Kelp forests grow along coastlines worldwide, largely hidden from view. Like rainforests, they’re among the planet’s most important ecosystems: beautiful but fragile habitats for a wide array of plant and animal species.
But scientists believe kelp forests are being threatened by climate change. Now, researchers from UCLA and seven other universities have an improved tool for tracking these shifting ecosystems, the largest of which is about 5 miles long.
With new funding from NASA, the team recently relaunched Floating Forests, a website that enables volunteer citizen-scientists to scan hundreds of thousands of satellite images for places where the tops of kelp forests skim the ocean surface.
The original site went online in 2014, and its more than 7,000 users had viewed roughly 700,000 satellite images as of early December 2017. The new version launched Dec. 13 with better image filters and enhanced color contrast, which will produce fewer photos that don’t have kelp in them, and will make the kelp forests easier to identify.
“We hope to track global trends in the abundance of giant kelp forests and identify regions that have experienced significant declines in kelp,” said Kyle Cavanaugh, a professor of geography in the UCLA College and a member of the UCLA Institute of the Environment and Sustainability. “Giant kelp forests are ecosystem engineers — they provide both food and habitat for incredibly diverse and productive near-shore ecosystems. They are also highly sensitive to changes in climatic and environmental conditions.”
Mapping kelp forests has traditionally been a more solitary endeavor: Scuba divers would gather information about areas of the ocean that they could explore themselves. So the data was limited to tiny portions of the ocean, and the information divers gathered could only provide a snapshot of conditions on the day that they collected it — a problem because conditions in the forests can change rapidly.
To gather a fuller picture of the forests, and to monitor them over long periods of time, Cavanaugh recognized he could draw from NASA’s Landsat program, which has taken satellite images of the entire Earth every 16 days since the 1970s. Landsat collects data in the visible and near-infrared wavelengths, which made it an ideal tool to track kelp forests: Because water absorbs a lot of near-infrared energy and plants reflect a lot of it, the kelp forest canopies stand out in the satellite images.
But Cavanaugh also knew that it would take human eyes to analyze the images, so he and Jarrett Byrnes, a biology professor at the University of Massachusetts, Boston, obtained funding from a nonprofit called Zooniverse to build a website that would allow people from around the world to participate.
Here’s how it works: If one of the citizen-scientists sees evidence of a kelp forest in a satellite image, that image is shown to 15 other users for verification and to carefully trace the outline of the canopy. On the other hand, if four different users view an image and don’t see any kelp, that image is discarded from the dataset.

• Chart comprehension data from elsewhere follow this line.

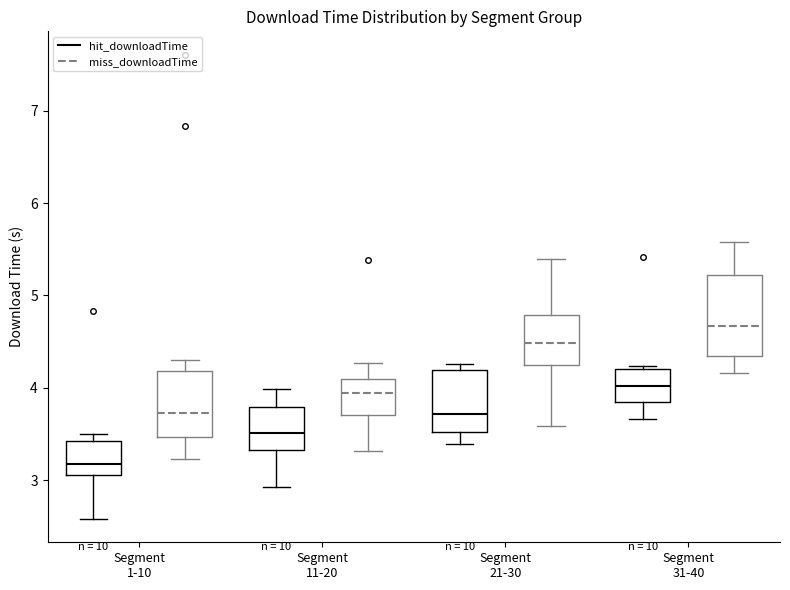

Reading left to right, read every box against the y-axis: the position of its median line, the range the box covers, and the ends of its whiskers. The values are not printed on the chart, so give them approximately, as read against the axis.

Segment 1-10 (hit_downloadTime): median 3.2, box 3.1 to 3.4, whiskers 2.6 to 3.5
Segment 1-10 (miss_downloadTime): median 3.7, box 3.5 to 4.2, whiskers 3.2 to 4.3
Segment 11-20 (hit_downloadTime): median 3.5, box 3.3 to 3.8, whiskers 2.9 to 4.0
Segment 11-20 (miss_downloadTime): median 3.9, box 3.7 to 4.1, whiskers 3.3 to 4.3
Segment 21-30 (hit_downloadTime): median 3.7, box 3.5 to 4.2, whiskers 3.4 to 4.3
Segment 21-30 (miss_downloadTime): median 4.5, box 4.2 to 4.8, whiskers 3.6 to 5.4
Segment 31-40 (hit_downloadTime): median 4.0, box 3.8 to 4.2, whiskers 3.7 to 4.2
Segment 31-40 (miss_downloadTime): median 4.7, box 4.3 to 5.2, whiskers 4.2 to 5.6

So far, Floating Forests users have helped map kelp forests along the entire coast of California from 1984 to 2011 — one user found a large, never-before-mapped patch of kelp on an underwater mountain called the Cortez Bank, about 100 miles off the coast of San Diego. Volunteers also helped map most of the coast of Tasmania, Australia, over the same period, providing evidence that climate change is causing problems in the kelp forests there.
In addition to improvements in its image processing, the relaunched site makes it easier for Cavanaugh and his fellow scientists to add new regions to the platform. One of the newest additions is a collection of 5,000 images of the waters around the Falkland Islands, off the coast of South America. Byrnes said kelp forests are the foundation of the coastal ecosystem there.
“It’s a breeding ground,” he said. “Local squid love to lay their eggs on kelp. It’s also a source of kelp rafts that can transport some species around the subantarctic oceans.”
In the coming months, the researchers hope to study other, less-explored regions around the world, and they plan to add images to the website from the coasts of Baja California, northern Chile, San Francisco, Los Angeles, San Diego, the U.K. and Japan.